シンセレとは、「マギ」(大高忍 著、小学館)の外伝、シンドバッドの冒険(大高忍・大寺義史 著、小学館)の登場人物、シンドバッドとセレンディーネの男女カップリングである。
概要
出会い(第12夜)
シンドバッドとセレンディーネは、パルテビア帝国領コンスタティア港における騒動の中で、(セレンディーネにとっての)敵として出会った。
迷宮「バアル」から帰還したシンドバッドを捕らえるべく、パルテビア王国第一皇女セレンディーネは港へ赴く。そこで父である皇帝を侮辱されたセレンディーネは、囃し立てた群衆に対して激昂し、殴りかかる。拳を振り上げた彼女の元に突如現れて制止したのは、まさに彼女率いるパルテビア軍が探していた相手、シンドバッドだった。
シンドバッドから「お嬢さん」呼ばわりをされたセレンディーネは、毒を塗った刀でシンドバッドに切りかかる。しかし、シンドバッドは彼女より一枚上手であり、斬りかかられた際に解毒剤を胸元から抜き取っていたのだった。因みに、その際シンドバッドは彼女の鎧の肩ひもを斬っており、セレンディーネの胸元が露わになっている。
戦えなくなったセレンディーネを人質に、軍から逃げるべく小舟で港を脱出するシンドバッド。
男女二人、人目も無い海の旅…(そして片方は胸元がポロリしている)…と思いきや、シンドバッドはセレンディーネを樽に入れ、あっさり海上に解放する。
「人質ごくろうさん。可愛いお嬢さん!」
「絶対……絶対に許さんぞー!!シンドバッドー!!」
レームでの再会(第56夜)
アルテミュラからレームのシンドリア商会本部に帰還したシンドバッド一行が宴を開いている最中、突然の客が訪れる。商会の門戸に姿を現したのは、眷属同化したドラコーン、そしてやつれきったセレンディーネの姿だった。
長旅で憔悴したセレンディーネは、「バアル」の力をパルテビア王室に献上しなかったことがバルバロッサの乗っ取りを招いたのだ、とシンドバッドを非難する。一方的に糾弾する彼女と止められないドラコーンに対し、シンドバッドは逆上する事もなく「お前らさ、少し休みなよ」となだめ、彼女たちに食事を与え休息させる。
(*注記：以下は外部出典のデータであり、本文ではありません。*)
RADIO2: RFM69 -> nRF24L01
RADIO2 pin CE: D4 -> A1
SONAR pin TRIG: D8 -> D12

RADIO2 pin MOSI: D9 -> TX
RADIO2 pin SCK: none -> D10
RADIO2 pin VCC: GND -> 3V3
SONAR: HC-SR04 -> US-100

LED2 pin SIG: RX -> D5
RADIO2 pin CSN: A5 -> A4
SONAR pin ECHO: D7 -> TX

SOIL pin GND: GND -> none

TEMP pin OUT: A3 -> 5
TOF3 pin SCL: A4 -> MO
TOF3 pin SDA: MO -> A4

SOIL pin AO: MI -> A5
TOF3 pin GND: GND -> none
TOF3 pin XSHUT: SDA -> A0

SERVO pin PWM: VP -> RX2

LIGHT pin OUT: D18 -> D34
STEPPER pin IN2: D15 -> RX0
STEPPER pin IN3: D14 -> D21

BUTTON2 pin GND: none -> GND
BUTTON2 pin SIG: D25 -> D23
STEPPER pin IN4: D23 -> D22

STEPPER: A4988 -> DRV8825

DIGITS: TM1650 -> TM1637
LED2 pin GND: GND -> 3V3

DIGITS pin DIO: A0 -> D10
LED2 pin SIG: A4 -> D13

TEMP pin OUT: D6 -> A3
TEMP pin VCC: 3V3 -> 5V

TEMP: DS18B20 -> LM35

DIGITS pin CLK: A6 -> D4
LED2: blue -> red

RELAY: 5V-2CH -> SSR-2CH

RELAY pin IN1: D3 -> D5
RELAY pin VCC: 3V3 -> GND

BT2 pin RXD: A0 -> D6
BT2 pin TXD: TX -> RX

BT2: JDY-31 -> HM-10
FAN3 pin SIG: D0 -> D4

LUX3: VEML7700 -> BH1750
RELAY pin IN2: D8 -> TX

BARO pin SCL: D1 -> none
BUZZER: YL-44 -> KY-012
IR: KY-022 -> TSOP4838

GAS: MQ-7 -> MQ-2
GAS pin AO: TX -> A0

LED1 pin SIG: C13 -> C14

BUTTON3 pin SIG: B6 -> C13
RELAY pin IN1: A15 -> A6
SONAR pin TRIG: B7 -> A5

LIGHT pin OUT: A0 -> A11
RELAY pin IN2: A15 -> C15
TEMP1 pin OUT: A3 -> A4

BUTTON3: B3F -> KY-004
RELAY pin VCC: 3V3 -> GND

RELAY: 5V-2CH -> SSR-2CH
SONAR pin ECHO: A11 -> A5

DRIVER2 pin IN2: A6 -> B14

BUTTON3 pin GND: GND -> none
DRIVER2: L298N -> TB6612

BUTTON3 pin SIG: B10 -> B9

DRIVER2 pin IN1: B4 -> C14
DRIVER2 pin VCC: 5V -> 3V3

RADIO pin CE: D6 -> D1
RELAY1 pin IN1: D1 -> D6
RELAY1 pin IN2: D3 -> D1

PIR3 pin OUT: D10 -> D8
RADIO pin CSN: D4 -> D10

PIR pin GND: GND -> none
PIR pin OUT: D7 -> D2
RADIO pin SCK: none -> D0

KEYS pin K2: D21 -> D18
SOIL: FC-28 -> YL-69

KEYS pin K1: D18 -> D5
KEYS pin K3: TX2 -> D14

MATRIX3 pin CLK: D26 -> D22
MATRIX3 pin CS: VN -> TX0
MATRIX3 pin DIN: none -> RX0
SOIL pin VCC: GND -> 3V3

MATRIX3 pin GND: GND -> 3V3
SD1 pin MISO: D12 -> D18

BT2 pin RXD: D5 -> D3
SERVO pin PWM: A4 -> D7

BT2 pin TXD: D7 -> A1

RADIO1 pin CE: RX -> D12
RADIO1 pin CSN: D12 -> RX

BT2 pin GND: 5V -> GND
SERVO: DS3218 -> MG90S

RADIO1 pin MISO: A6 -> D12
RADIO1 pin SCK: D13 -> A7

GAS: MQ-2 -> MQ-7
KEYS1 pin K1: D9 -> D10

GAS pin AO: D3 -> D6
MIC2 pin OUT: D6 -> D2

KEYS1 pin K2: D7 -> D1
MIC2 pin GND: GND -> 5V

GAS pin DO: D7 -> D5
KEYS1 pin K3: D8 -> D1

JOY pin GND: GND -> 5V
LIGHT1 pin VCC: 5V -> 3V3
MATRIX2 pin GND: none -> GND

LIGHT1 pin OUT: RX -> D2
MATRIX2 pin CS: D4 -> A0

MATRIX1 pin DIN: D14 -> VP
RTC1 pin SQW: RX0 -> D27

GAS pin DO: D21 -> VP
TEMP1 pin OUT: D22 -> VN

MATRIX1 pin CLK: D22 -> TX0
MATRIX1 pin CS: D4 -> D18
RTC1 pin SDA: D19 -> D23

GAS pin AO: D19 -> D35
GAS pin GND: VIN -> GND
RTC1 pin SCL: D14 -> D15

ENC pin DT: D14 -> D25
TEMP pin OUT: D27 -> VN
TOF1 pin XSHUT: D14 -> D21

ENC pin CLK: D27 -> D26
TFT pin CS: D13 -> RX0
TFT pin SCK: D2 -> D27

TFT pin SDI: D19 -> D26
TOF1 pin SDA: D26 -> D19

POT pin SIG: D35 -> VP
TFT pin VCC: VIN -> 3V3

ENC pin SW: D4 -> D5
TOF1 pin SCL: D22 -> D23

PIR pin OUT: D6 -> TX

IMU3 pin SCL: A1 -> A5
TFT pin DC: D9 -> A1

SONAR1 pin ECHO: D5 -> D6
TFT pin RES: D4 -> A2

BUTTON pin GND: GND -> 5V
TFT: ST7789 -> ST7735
彼女たちを食客として他国に送るべきだ、というジャーファルの意見を無視し、シンドバッドはセレンディーネ達をシンドリア商会の一員に加えることにした。
嫉妬(第63夜)
ヴィッテルが投資に失敗した件で、シンドバッドはマリアデル商会へ赴き、当主マーデル(後に、マギ本編で「大聖母」として登場)と交渉する。闘技場での剣闘試合と引き換えに負債を解消するという契約を結んだシンドバッドは、本部へ戻り団員に報告をする。
負債解消に喜ぶ商会メンバーの中で、不意に現れたセレンディーネは
「どうせ鼻の下でも伸ばして、相手に丸め込まれたのだろう」
「嘆かわしい…当主としての自覚はどうした」
と憎まれ口を叩く。
そんな彼女にシンドバッドは歩み寄ると、壁ドンをした上で、
「それって…「嫉妬」かい?」
「へえ、嬉しいなぁ 俺のこと憎んでるって言ってた君が、俺に?」
「いいのかな…そんな可愛いところ見せて。」
と(決め顔で)言い放ち、セレンディーネの髪についていた落ち葉を取る。まるでどこぞの少女漫画のヒーローのようだ。
実は、偶然シンドバッドの出立に出くわしたように見えたセレンディーネは、ずっと外でシンドバッドが来るのを待っていたのだった。彼女が何も言わず俯く間に、シンドバッドは出発する。やっと顔を上げたセレンディーネは
「ふざけるな。何が…可愛らしいだ……」
「あの男は本当に…不遜で、大胆で、身勝手な…」
と言いつつも、頬を赤らめて泣きそうな表情をするのだった。